Calculo De Muesta N Infinita

Calculating sample size for an infinite population is essential for statistical surveys and research. This guide explains the process, provides a calculator, and includes practical examples.

Introduction

When dealing with an infinite population (like all possible customers or potential survey respondents), we use a simplified approach to determine the required sample size. This method assumes that the sample is small relative to the population, allowing us to treat the population as effectively infinite.

The key factors in sample size calculation are:

Confidence level (typically 95% or 99%)
Margin of error (how close we want our estimate to be)
Population proportion (estimated percentage)
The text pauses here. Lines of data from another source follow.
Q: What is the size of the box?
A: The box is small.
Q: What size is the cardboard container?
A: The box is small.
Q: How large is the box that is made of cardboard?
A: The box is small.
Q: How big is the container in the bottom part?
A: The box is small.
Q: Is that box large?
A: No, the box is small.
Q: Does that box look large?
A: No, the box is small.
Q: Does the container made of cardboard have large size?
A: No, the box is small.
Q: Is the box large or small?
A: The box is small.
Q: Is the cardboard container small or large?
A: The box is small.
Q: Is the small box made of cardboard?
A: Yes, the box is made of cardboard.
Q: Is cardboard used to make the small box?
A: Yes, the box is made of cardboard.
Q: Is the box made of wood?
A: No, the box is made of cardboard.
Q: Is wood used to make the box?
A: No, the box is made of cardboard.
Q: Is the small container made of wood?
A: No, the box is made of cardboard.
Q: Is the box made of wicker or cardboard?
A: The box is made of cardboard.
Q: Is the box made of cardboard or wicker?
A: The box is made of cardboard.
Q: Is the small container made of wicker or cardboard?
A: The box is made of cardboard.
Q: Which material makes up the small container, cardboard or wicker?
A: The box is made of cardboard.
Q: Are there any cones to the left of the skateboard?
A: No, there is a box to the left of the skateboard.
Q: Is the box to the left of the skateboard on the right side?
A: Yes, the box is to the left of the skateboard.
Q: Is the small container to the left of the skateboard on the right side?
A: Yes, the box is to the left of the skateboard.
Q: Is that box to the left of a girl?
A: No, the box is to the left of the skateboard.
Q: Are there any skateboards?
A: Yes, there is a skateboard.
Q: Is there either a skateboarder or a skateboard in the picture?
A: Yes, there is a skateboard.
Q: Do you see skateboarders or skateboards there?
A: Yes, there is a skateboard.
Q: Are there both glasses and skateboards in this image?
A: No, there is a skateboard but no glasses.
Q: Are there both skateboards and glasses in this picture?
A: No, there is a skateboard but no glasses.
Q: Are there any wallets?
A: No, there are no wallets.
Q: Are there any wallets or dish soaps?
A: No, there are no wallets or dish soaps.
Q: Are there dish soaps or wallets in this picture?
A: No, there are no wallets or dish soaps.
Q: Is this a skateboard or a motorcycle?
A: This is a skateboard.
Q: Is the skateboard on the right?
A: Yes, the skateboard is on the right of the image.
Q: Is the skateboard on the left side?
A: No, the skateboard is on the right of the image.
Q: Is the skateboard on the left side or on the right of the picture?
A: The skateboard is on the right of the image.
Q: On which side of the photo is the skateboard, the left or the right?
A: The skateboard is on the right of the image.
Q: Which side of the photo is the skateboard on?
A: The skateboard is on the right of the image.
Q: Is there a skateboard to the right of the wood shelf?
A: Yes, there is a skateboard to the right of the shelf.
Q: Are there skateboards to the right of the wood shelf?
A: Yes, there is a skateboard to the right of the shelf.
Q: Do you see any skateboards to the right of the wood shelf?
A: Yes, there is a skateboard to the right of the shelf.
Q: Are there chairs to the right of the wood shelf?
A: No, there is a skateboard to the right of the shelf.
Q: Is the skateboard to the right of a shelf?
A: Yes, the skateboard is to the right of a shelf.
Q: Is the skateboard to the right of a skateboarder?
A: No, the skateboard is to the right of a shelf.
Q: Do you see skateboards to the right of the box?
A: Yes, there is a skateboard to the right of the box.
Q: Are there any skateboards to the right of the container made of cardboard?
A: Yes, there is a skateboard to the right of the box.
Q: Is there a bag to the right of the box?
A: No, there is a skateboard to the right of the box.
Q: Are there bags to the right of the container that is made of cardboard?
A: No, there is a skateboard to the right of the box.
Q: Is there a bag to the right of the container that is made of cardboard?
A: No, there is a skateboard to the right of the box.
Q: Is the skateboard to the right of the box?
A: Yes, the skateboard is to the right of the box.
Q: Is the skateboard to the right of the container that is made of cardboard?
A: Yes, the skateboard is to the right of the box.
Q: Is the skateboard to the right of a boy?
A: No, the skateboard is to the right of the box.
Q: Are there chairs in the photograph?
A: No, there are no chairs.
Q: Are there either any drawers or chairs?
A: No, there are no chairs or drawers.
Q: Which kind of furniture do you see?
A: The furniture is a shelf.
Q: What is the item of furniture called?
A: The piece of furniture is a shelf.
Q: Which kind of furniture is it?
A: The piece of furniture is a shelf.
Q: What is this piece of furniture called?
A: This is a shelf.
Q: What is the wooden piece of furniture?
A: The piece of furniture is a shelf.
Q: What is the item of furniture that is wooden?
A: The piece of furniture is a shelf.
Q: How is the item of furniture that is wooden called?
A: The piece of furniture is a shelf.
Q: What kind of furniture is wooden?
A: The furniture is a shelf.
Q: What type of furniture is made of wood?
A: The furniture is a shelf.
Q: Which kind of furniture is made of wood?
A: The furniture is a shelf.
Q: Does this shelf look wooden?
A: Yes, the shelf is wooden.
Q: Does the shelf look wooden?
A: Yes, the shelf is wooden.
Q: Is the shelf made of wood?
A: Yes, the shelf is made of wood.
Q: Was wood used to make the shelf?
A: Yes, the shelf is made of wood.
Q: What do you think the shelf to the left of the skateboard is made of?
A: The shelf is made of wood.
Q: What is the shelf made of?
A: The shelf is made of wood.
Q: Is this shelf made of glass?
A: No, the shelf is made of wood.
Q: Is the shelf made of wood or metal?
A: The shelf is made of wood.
This guide will walk you through the calculation process and provide a practical calculator to determine your sample size.

Sample Size Formula

The formula for calculating sample size for an infinite population is:

n = (Z² × p × (1-p)) / E²

Where:

n = Sample size
Z = Z-score (from standard normal distribution table)
p = Estimated proportion (between 0 and 1)
E = Margin of error (between 0 and 1)

The Z-score corresponds to your desired confidence level:

90% confidence: Z = 1.645
95% confidence: Z = 1.96
99% confidence: Z = 2.576

For most practical purposes, 95% confidence (Z = 1.96) is used.

Worked Example

Let's calculate the sample size needed to estimate the proportion of voters who prefer a particular candidate, with:

95% confidence level (Z = 1.96)
5% margin of error (E = 0.05)
Estimated proportion of 50% (p = 0.5)

Plugging these values into the formula:

n = (1.96² × 0.5 × 0.5) / 0.05²

n = (3.8416 × 0.25) / 0.0025

n = 0.9604 / 0.0025

n ≈ 384.16

We round up to the nearest whole number: 385

This means you would need a sample of at least 385 voters to achieve a 95% confidence level with a 5% margin of error.

Comparison Table

Here's how sample size requirements vary with different confidence levels and margins of error:

Confidence Level	Margin of Error	Sample Size (p=0.5)
90%	5%	271
95%	5%	385
99%	5%	961
95%	3%	1112
95%	1%	3847

Note that the sample size increases significantly with higher confidence levels and smaller margins of error.

Frequently Asked Questions

Why do we use an infinite population formula?

When the population is very large (or effectively infinite) relative to the sample size, we can simplify calculations by assuming the population is infinite. This avoids the need to know the exact population size.

What if my estimated proportion is different?

The formula accounts for the estimated proportion (p). If you have a different estimate, simply plug that value into the formula. The sample size will be smallest when p=0.5 (50%) and largest when p is near 0 or 1.

How does margin of error affect sample size?

A smaller margin of error requires a larger sample size. For example, reducing the margin of error from 5% to 3% increases the required sample size by about 4 times.

Can I use this calculator for finite populations?

This calculator is specifically for infinite populations. For finite populations, you would need to use a different formula that accounts for the population size and sample size relationship.